WERE YOU A FAN OF BOXING?

I wasn’t an avid fight fan before we started research for this but Mike Tyson shaped my childhood as far as his personality and the way he sort of walked around in the world and all of the craziness around him.  And the movies, like all the boxing movies that have been made, I actually tried to steer away from them while we were preparing for this movie because I have seen many of them.  And one of the things that is interesting about movies like this, is that there are so many tropes and so many things that you fall into that could be cliché and so the emphasis was always on character and behaviour, because that was what would make things special and individual.

WHAT DRIVES YOU?  YOU WORK REALLY HARD IN YOUR FILMS AND SEEM TO LOVE A CHALLENGE. 

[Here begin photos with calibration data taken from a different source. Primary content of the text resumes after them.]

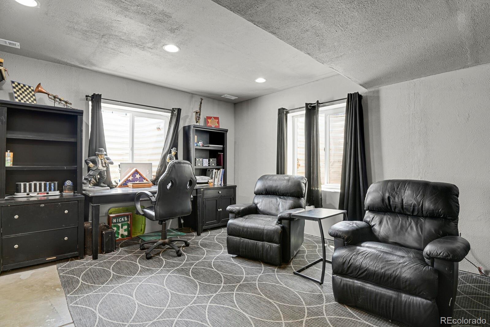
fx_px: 231
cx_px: 245
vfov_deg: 70.4
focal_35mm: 17
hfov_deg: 93.3
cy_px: 164
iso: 250
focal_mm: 17
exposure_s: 4
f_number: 8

I think I have pretty high standards for myself and I keep crediting a lot of things to my father but I do credit his sense of hard work and the idea of pushing yourself.  And I don’t think that I’d feel comfortable doing the same thing over and over again.  I want to push myself farther and I want to know more what that drive is.  Probably it comes from some insecurity as well as some confidence, but I just like working really hard at what I do.

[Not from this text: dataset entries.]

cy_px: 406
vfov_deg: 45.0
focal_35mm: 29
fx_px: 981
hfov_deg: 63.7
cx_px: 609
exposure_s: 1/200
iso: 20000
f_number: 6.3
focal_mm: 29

YOU HAVE THIS INCREDIBLE RAPPORT WITH CHILDREN, AND WE‘VE SEEN THIS BEFORE IN OTHER FILMS.  SO I WAS WONDERING, WHERE DOES THAT COME FROM?  IS IT YOUR SISTER’S KIDS THAT HELP YOU WITH THIS?  YOU’RE NOT A FATHER YOURSELF SO I ASSUME IT TAKES SOME WORK. 

I love to love things.  (laughs)  I mean, I will do anything for a child.  It must be my upbringing and my father in particular, his loving nature especially when it came to children.  And in particular, he was always very playful when he was with me and my sister.  And he passed on the idea to me that children are more important than adults.  And I am not sure what it is and I just think they are just walking around so much closer to their hearts than adults and so I admire that and I kind of give myself over to that.  But there is something in me, and I am not sure what it is, but I literally would do anything for a child whether I knew them or whether they were a part of my family or not, it’s just the innocence.  And particularly in acting, when you are acting with a child whose imagination is free, they feel like a teacher to me.

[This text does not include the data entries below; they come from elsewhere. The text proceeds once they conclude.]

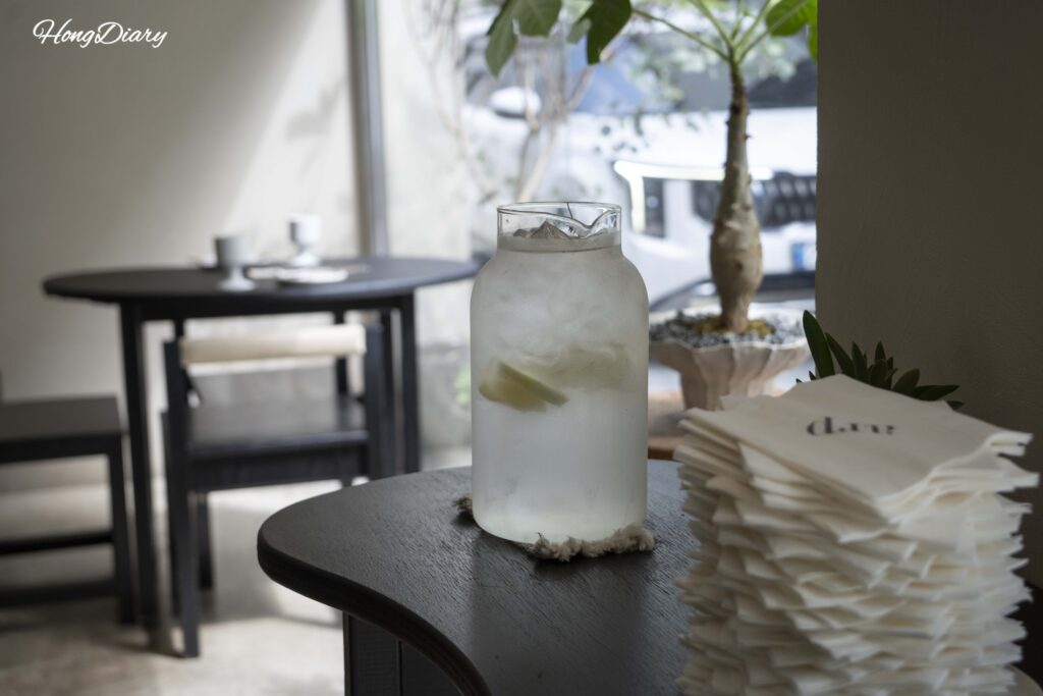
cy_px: 348
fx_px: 1362
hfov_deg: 41.9
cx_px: 522
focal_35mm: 47
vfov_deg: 28.7
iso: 320
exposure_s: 1/160
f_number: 5.6
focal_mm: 47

DO YOU SPEND MUCH TIME WITH YOUR NIECES?

Yeah, of course.  My three year old niece and I have a particular bond and I don’t know where it comes from but we must have had known each other in another life, and my nine year old niece is just like extraordinary and she is just like stronger, smarter and more brilliant version of my sister, Maggie, and I don’t know if that is possible but she is and she’s a true force.  So yes, I am so close with the two of them and I would love them deeply and I would do anything for them. I would give my life for them;  I love them.

IT’S THE TEN YEAR ANNIVERSARY OF BROKEBACK MOUNTAIN AND WITH THE SUPREME COURT HAVING JUST CHANGED THE RULES ON SAME SEX MARRIAGE IN AMERICA – THE WORLD LOOKS QUITE DIFFERENT FROM TEN YEARS AGO.

My Mother sent me an email with the decision attached to it which read, ‘It’s all about love’. And we talked about it and she said, ‘Think about where you were ten years ago and when that movie came out.  And the maelstrom response to that movie and so much has changed and so much needs to change, but that seems to me to be a marker.’  It’s an interesting thing and it made me think about all the people who have come up to me over the years and said how much that movie has meant to them.  It gave me faith that you can be a teeny little part of a little bit of change and I think (director) Ang Lee made a movie that was a part of that.